Frigid temperatures and high winds led to extremely hazardous road conditions throughout and surrounding Fayette County over the holiday weekend, putting a damper on the travel plans of many.
Fayette County was one of a handful of counties that reached a level three snow emergency due to impassable roads and very low visibility. The level three snow emergency lasted from approximately 1:30 p.m. on Friday, Dec. 23 until it shifted to a level two at 8:30 a.m. on Saturday, Dec. 24. Fayette County remained on a level two until it was changed to level one at 11 a.m. on Christmas morning, and the level one snow emergency was lifted around 5 p.m. on Monday evening.

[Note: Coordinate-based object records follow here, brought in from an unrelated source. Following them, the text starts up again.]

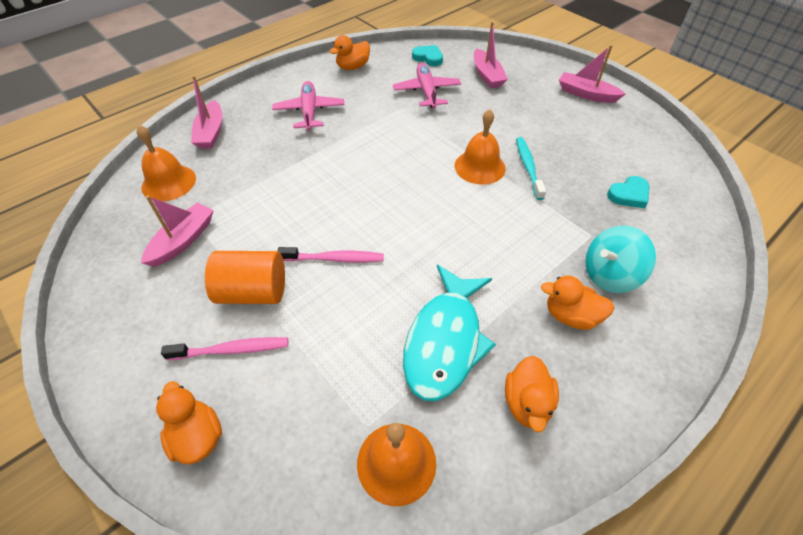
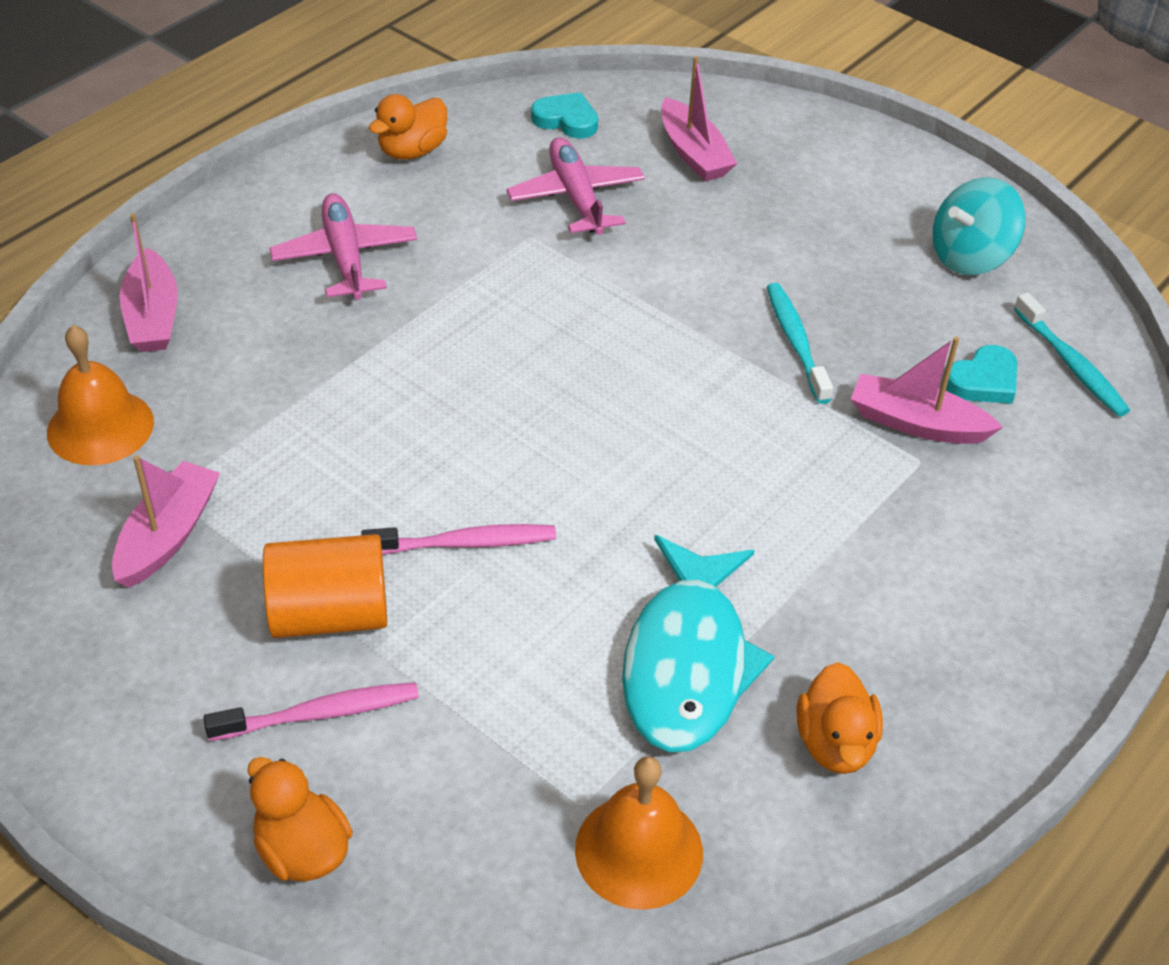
camera: 10 degrees left, 5 degrees down
orange bell [455,109,506,185] -> none
orange duck [541,276,614,330] -> none
pink boat [559,45,625,103] -> pink boat moved to [851,337,1003,444]
turquoise spinning top [585,226,656,293] -> turquoise spinning top moved to [933,177,1025,275]
none -> turquoise toothbrush [1014,293,1130,416]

Fayette County Engineer Steve Luebbe spoke with the Record-Herald about the recent winter storm on Tuesday. According to Luebbe, there aren’t any roads in the county that are currently shut down, but there were a couple that they struggled to keep open throughout the weekend due to the wind.
So, what were the biggest challenges for the engineer’s office crews with this particular storm?
“The high winds and excessive cold certainly made this storm more of a challenge,” Luebbe said. “Visibility was cut way down and the constant and immediate drifting can make it difficult to just stay on the road. The trucks also began to have issues in such extreme cold, so it becomes more difficult to keep everyone out on their route.”
When asked about the current salt supply, Luebbe replied, “We are fully stocked with salt. For storms like this weekend, we don’t put down salt. Its effectiveness is zero, and in fact it can worsen roadway conditions when the wind blows that much. Today (Tuesday), we’re putting it down since the temperatures have risen to the point that it is effective. The weather conditions dictate how we treat the roads to get the best possible results from the resources we have. There is not a ‘one size fits all’ approach to clearing the roads.”
Luebbe finished by giving thanks to those who worked on clearing the roads over the weekend.
“I think our highway workers did an incredible job for Fayette County during this storm. They worked long hours all weekend, spending a lot of time away from their families this Christmas. I’m not sure people appreciate how stressful driving a snow plow can be, both mentally and physically. We’re lucky to have a crew that cares so much about what they do,” he said.
While Christmas weekend saw negative temperatures with snow and high winds, New Year’s Eve weekend is predicted to have temperatures in the 50s with mild winds and rain in the forecast.